■ PROBLEM REQUIREMENTS: Return the passage of the commentary on Kevin Rudd below word for word, from "Kevin Rudd is" to "by the public.".

■ TEXT PROVIDED:

In Queensland in June 1998, when Peter Beattie snatched office with the support of conservative independents, he announced that he would govern as if he had a majority of ten.

Kevin Rudd is the opposite. He won by 16 seats last November, but acts as if his majority is razor-thin.

Peter Garrett was wrong: not much has changed. We’ve still got Rudd the opposition leader. It is the opposition’s job to avoid saying anything contentious. If things get sticky, they must flee to fight another day.

Rudd did all this last year. He was very good at it. The problem is that he is still doing it. He doesn’t seem to realise that when in government you can — indeed must — move across the popular grain from time to time. It earns respect, it’s what leaders do. If they don’t do it, they are marked down by the public.

Rudd is too busy burnishing his record-high approval ratings to invest them in the future. It is the nature of things that people will tire of him and his ratings will decline; this will happen more rapidly if he has little to show for his initial popularity.

Paul Keating and Peter Walsh used to call PM Bob Hawke “jellyback”, but Hawke floated the dollar and abolished exchange controls nine months after taking government. (Like FuelWatch, it was against the advice of bureaucrats.) It wasn’t an election pledge, but it’s the sort of thing governments do.

John Howard by contrast mishandled his first term 1996-98, squandering initial popularity by seeming to be little interested in much apart from taking retribution on a few pet-hates. He began way ahead as preferred prime minister, but 18 months later opposition leader Kim Beazley was regularly beating him.

■ DATA EXTRACT:
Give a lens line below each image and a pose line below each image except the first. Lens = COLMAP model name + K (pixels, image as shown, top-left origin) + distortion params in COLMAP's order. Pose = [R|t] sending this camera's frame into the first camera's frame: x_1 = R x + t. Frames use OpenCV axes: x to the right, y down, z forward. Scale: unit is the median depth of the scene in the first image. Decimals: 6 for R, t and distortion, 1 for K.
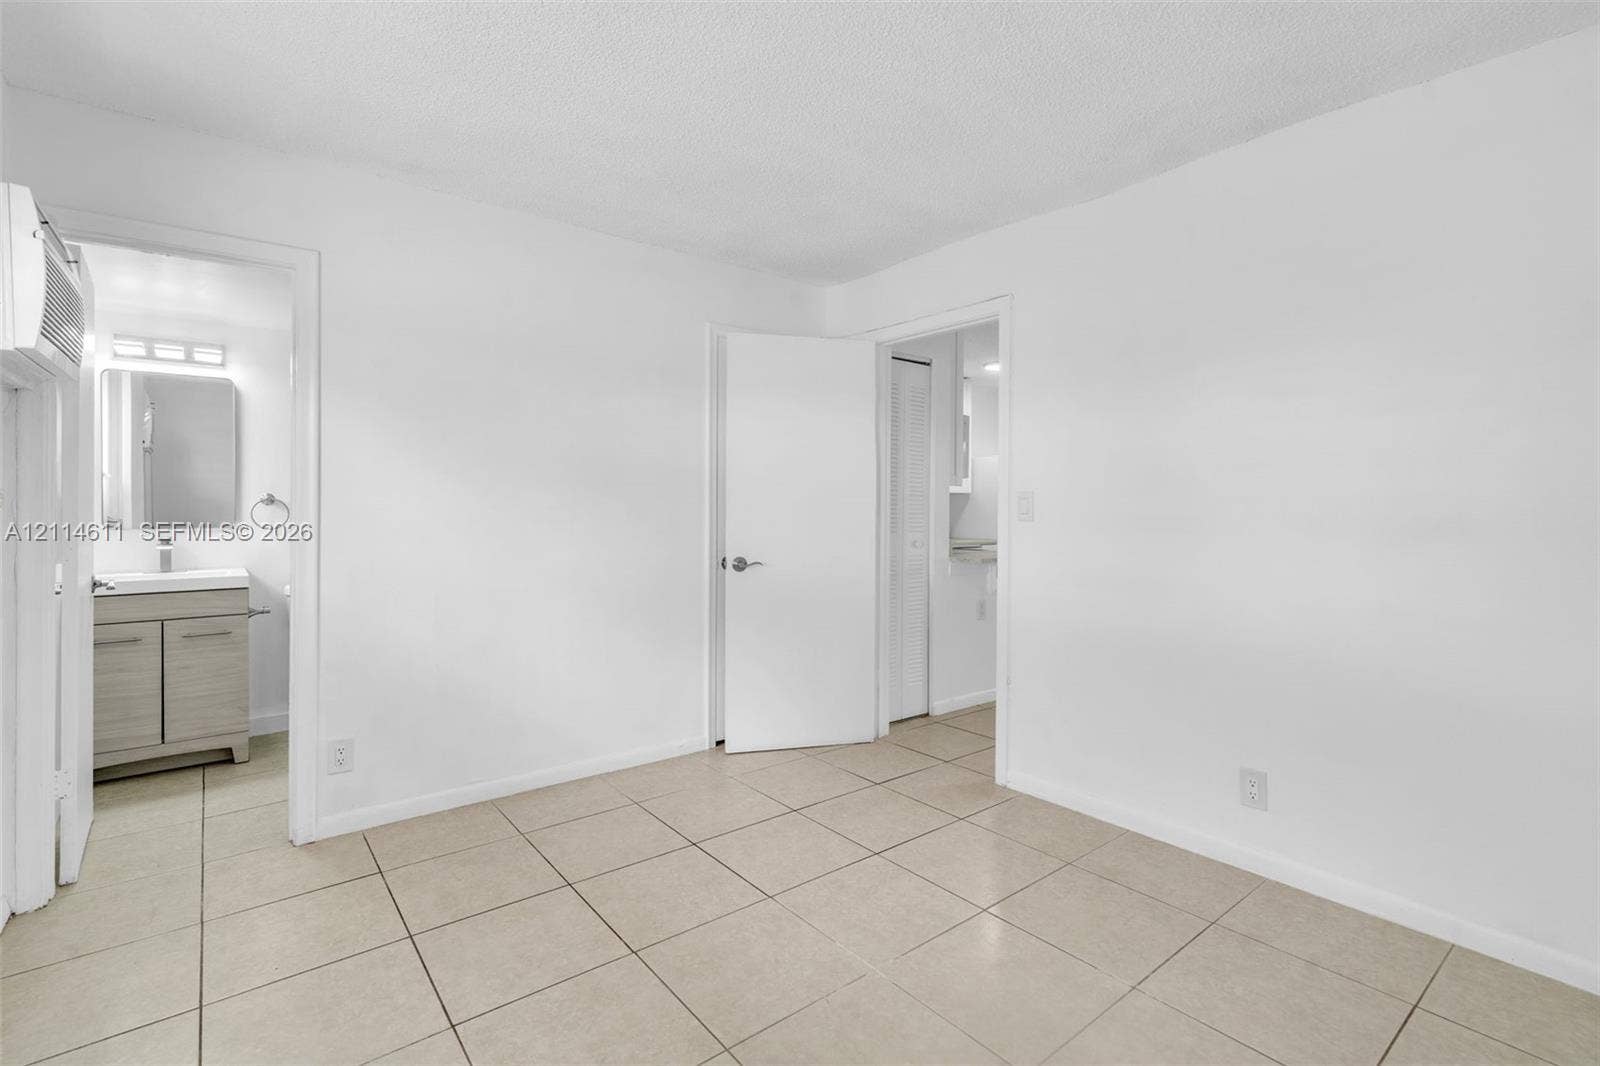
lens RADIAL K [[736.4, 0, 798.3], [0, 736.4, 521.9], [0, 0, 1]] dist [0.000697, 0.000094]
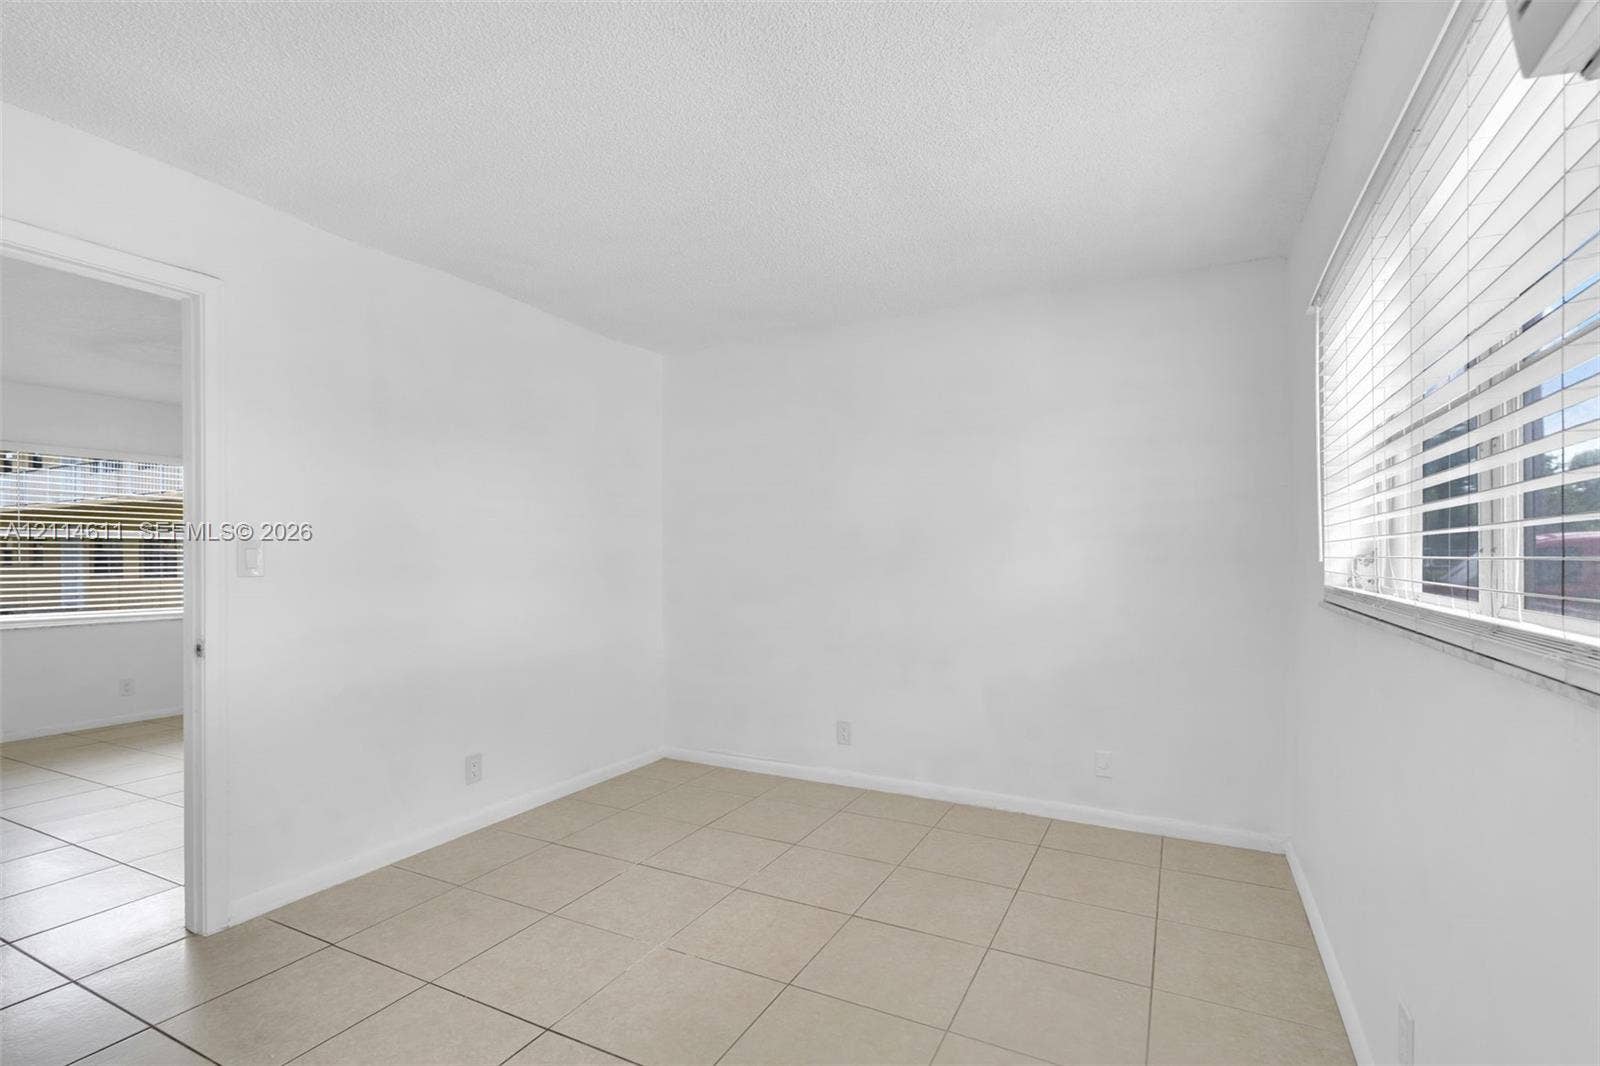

■ EXERCISE RESPONSE:
Kevin Rudd is the opposite. He won by 16 seats last November, but acts as if his majority is razor-thin.

Peter Garrett was wrong: not much has changed. We’ve still got Rudd the opposition leader. It is the opposition’s job to avoid saying anything contentious. If things get sticky, they must flee to fight another day.

Rudd did all this last year. He was very good at it. The problem is that he is still doing it. He doesn’t seem to realise that when in government you can — indeed must — move across the popular grain from time to time. It earns respect, it’s what leaders do. If they don’t do it, they are marked down by the public.